The microphone listens to the room through p5.sound. Quiet input lets the world stay warm and the coral bloom undisturbed. A loud sound, whether a clap, a voice, or music playing nearby, sends a shockwave through the flock, scattering every agent outward and darkening the world toward deep night instantly. Sustained loud input keeps the world in night mode. When the room goes quiet again the flock slowly reforms and the light returns. The amplitude of sound maps directly and continuously to the disturbance force on every agent.
The keyboard gives the user three dramatic state changes. Pressing S fires an explosive scatter force outward from the center of the flock. Pressing C activates a calm force that pulls every agent toward the flock’s center and slows them down, shifting the mood toward dusk. Pressing D forces the world into deep night immediately, making the coral glow at full intensity and dimming everything else to near black. Pressing N drops an instant coral bloom at the current mouse position.
Left-clicking drops a food source that the flock converges on, triggering rapid coral growth and a bioluminescent pulse spreading outward across the floor creatures. Right-clicking releases a disturbance ring that scatters the flock and darkens the world.
Course Concepts
Perlin noise drives the flow field the flock steers through and the god-ray light shafts shifting above. Vector forces govern the seek force pulling agents toward the cursor, the sound-driven scatter shockwave, the food attraction force, and the keyboard scatter and calm impulses. Oscillation animates the creature wobble, the coral pulse rhythm, and the breathing quality of the mood lighting transitions. Particle system techniques handle the bioluminescent glow on the coral and the bloom effects using additive blending, carried directly from the butterfly trail in the previous assignment. Autonomous agent steering powers the independent wander behavior of the floor creatures and their seek response toward the flock. Flocking is the core behavioral engine governing the flock’s separation, alignment, and cohesion. Cellular automata drives the coral growth and regression on the floor grid, with mouse proximity and sound amplitude both feeding into the growth rate.
Every system depends on at least one other. The flocking depends on the flow field. The coral depends on the flock. The mood depends on the flock density. The god-rays depend on the mood. The microphone feeds into the scatter force, the mood, and the coral suppression simultaneously. Nothing runs in isolation.
References
Shiffman, D. (2024).
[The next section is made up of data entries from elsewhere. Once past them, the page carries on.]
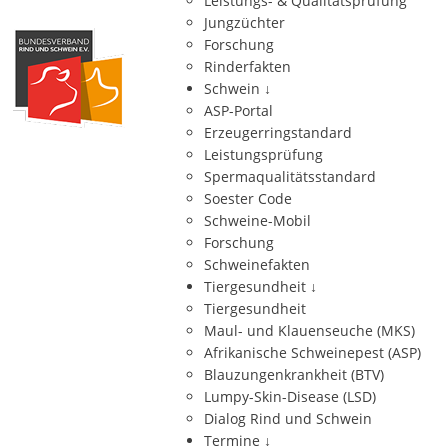
Leistungs- & Qualitätsprüfung
Jungzüchter
Forschung
Rinderfakten
Schwein
↓
ASP-Portal
Erzeugerringstandard
Leistungsprüfung
Spermaqualitätsstandard
Soester Code
Schweine-Mobil
Forschung
Schweinefakten
Tiergesundheit
↓
Tiergesundheit
Maul- und Klauenseuche (MKS)
Afrikanische Schweinepest (ASP)
Blauzungenkrankheit (BTV)
Lumpy-Skin-Disease (LSD)
Dialog Rind und Schwein
Termine
↓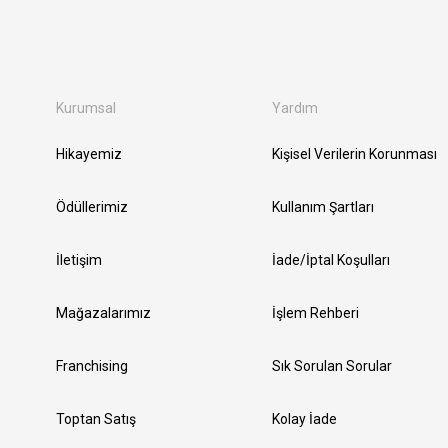
Kurumsal
Yardım
Hikayemiz
Kişisel Verilerin Korunması
Ödüllerimiz
Kullanım Şartları
İletişim
İade/İptal Koşulları
Mağazalarımız
İşlem Rehberi
Franchising
Sık Sorulan Sorular
Toptan Satış
Kolay İade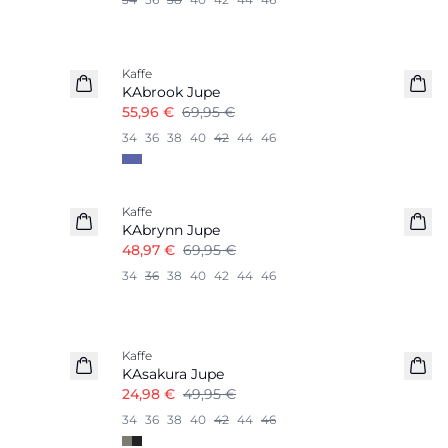
-20%
Kaffe
KAbrook Jupe
55,96 €
69,95 €
34
36
38
40
42
44
46
-30%
Kaffe
KAbrynn Jupe
48,97 €
69,95 €
34
36
38
40
42
44
46
-50%
Kaffe
KAsakura Jupe
24,98 €
49,95 €
34
36
38
40
42
44
46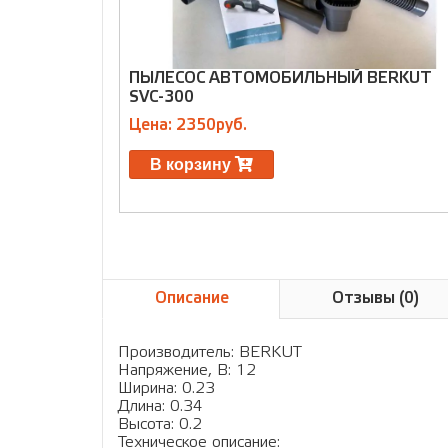
ПЫЛЕСОС АВТОМОБИЛЬНЫЙ BERKUT
SVC-300
Цена: 2350руб.
В корзину
Описание
Отзывы (0)
Производитель: BERKUT
Напряжение, В: 12
Ширина: 0.23
Длина: 0.34
Высота: 0.2
Техническое описание: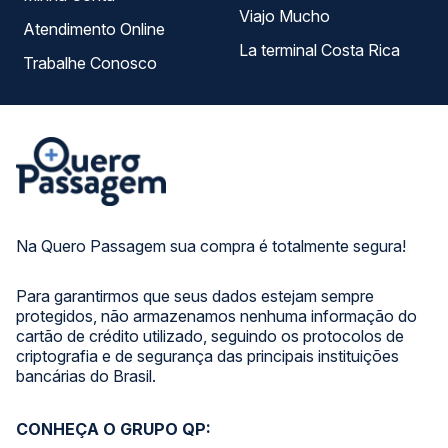
Viajo Mucho
Atendimento Online
La terminal Costa Rica
Trabalhe Conosco
Na Quero Passagem sua compra é totalmente segura!
Para garantirmos que seus dados estejam sempre
protegidos, não armazenamos nenhuma informação do
cartão de crédito utilizado, seguindo os protocolos de
criptografia e de segurança das principais instituições
bancárias do Brasil.
CONHEÇA O GRUPO QP: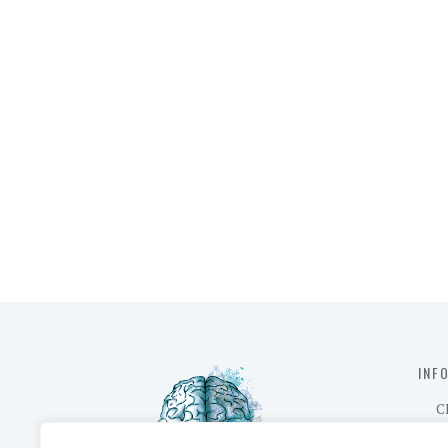
INF
C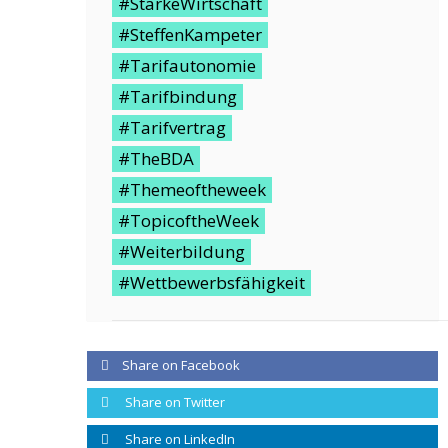
#StarkeWirtschaft
#SteffenKampeter
#Tarifautonomie
#Tarifbindung
#Tarifvertrag
#TheBDA
#Themeoftheweek
#TopicoftheWeek
#Weiterbildung
#Wettbewerbsfähigkeit
Share on Facebook
Share on Twitter
Share on LinkedIn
The Nature of Code, v.2. https://natureofcode.com
Reynolds, C. (1999). Steering behaviors for autonomous characters. Game Developers Conference.
Wolfram, S. (2002). A New Kind of Science. Wolfram Media.
Gardner, M. (1970). Mathematical games: The fantastic combinations of John Conway’s new solitaire game “Life.” Scientific American, 223(4), 120–123.
Assignment 7, teamLab “Color Your World” recreation (Bismark Buernortey Buer): https://decodingnature.nyuadim.com/2026/03/24/buernortey-assignment-7/
Kurokawa, R. — tension and release in generative audiovisual systems.
Hodgin, R. — flocking as visual composition.
p5.sound library documentation. https://p5js.org/reference/p5.sound
AI disclosure: Claude (Anthropic) was used to help develop and articulate the project concept and structure this proposal documentation.